The CJD Incidents Panel considered the risk assessment, together with other information, and concluded that this evidence confirms its existing advice to patients already notified as at increased risk of vCJD. There is therefore currently no reason to change that advice, nor to notify any new groups of patients. There is no change in the public health vCJD "at risk" status of any patients with bleeding disorders.

All patients with bleeding disorders [3] who have been treated with UK-sourced pooled factor concentrates or antithrombin [4] between 1980 and 2001 [5] are classified as "at risk of vCJD for public health purposes". Special infection control precautions and other safety measures apply to these patients.

All haemophilia centre doctors were informed of the Panel's decision on Tuesday, 9 June, 2009 and were asked to send a letter to their patients who have been notified as at increased risk of vCJD. Further information is available at http://www.hpa.org.uk/vcjdplasmaproducts.

Notes

1. vCJD risk assessment calculations for a patient with multiple routes of exposure. Department of Health, 9 June 2009. Available at: http://www.dh.gov.uk/en/Publicationsandstatistics/Publications/
PublicationsPolicyAndGuidance/DH_100357

2. HPA. Post mortem finding of asymptomatic variant Creutzfeldt-Jakob Disease abnormal prion protein in a person with haemophilia, Health Protection Report [serial online] 2009; 3 (10): news. Available at: http://www.hpa.org.uk/hpr/archives/2009/news0709.htm#vcjd.
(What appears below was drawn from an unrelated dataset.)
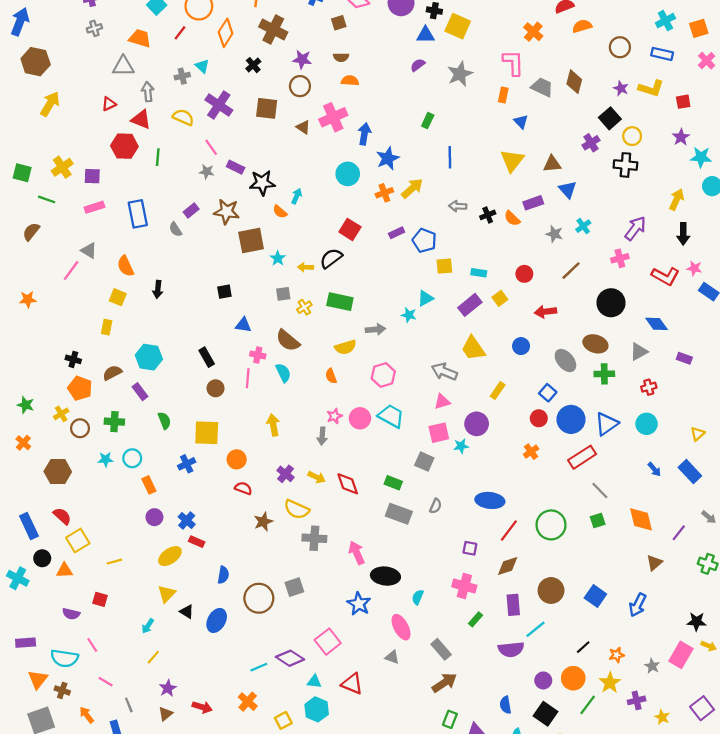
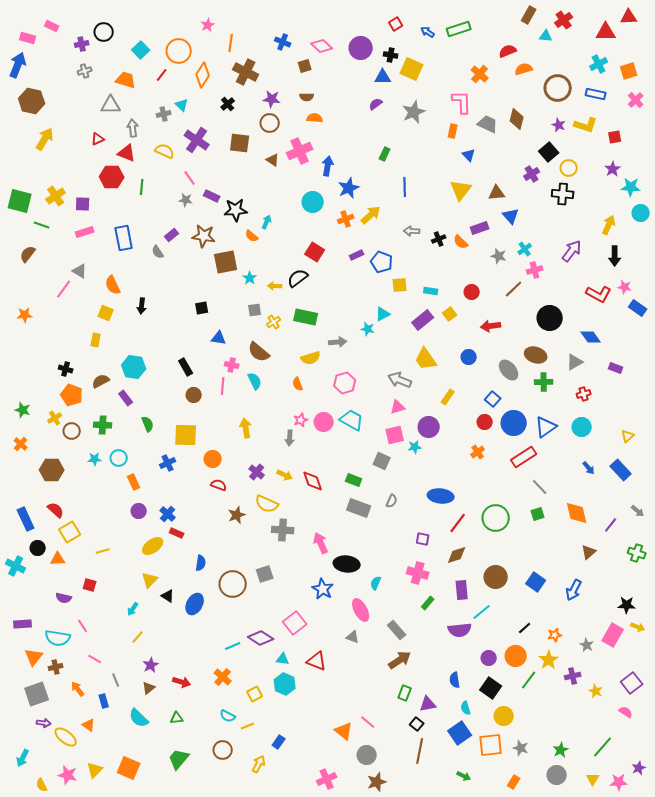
brown circle: (620, 47) -> (558, 88), size x1.4
green square: (22, 173) -> (20, 201), size x1.4
pink cross: (620, 258) -> (535, 270), moved
brown cross: (62, 690) -> (56, 667), turned -32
3. Defined here as congenital and acquired haemophilia (Haemophilia A and Haemophilia B), Von Willebrand Disease, other congenital bleeding disorders and congenital antithrombin III deficiency.

4. ie clotting factors and antithrombin made from pooled plasma. These include factor VIII, factor IX, factor VII, factor XI, factor XIII and prothrombin complex concentrates as well as antithrombin.

5. The start date of 1980 is when BSE is thought to have entered the human food chain. The end date of 2001 is the last possible expiry date of any product manufactured by the UK fractionators that was sourced from UK donors until 1998.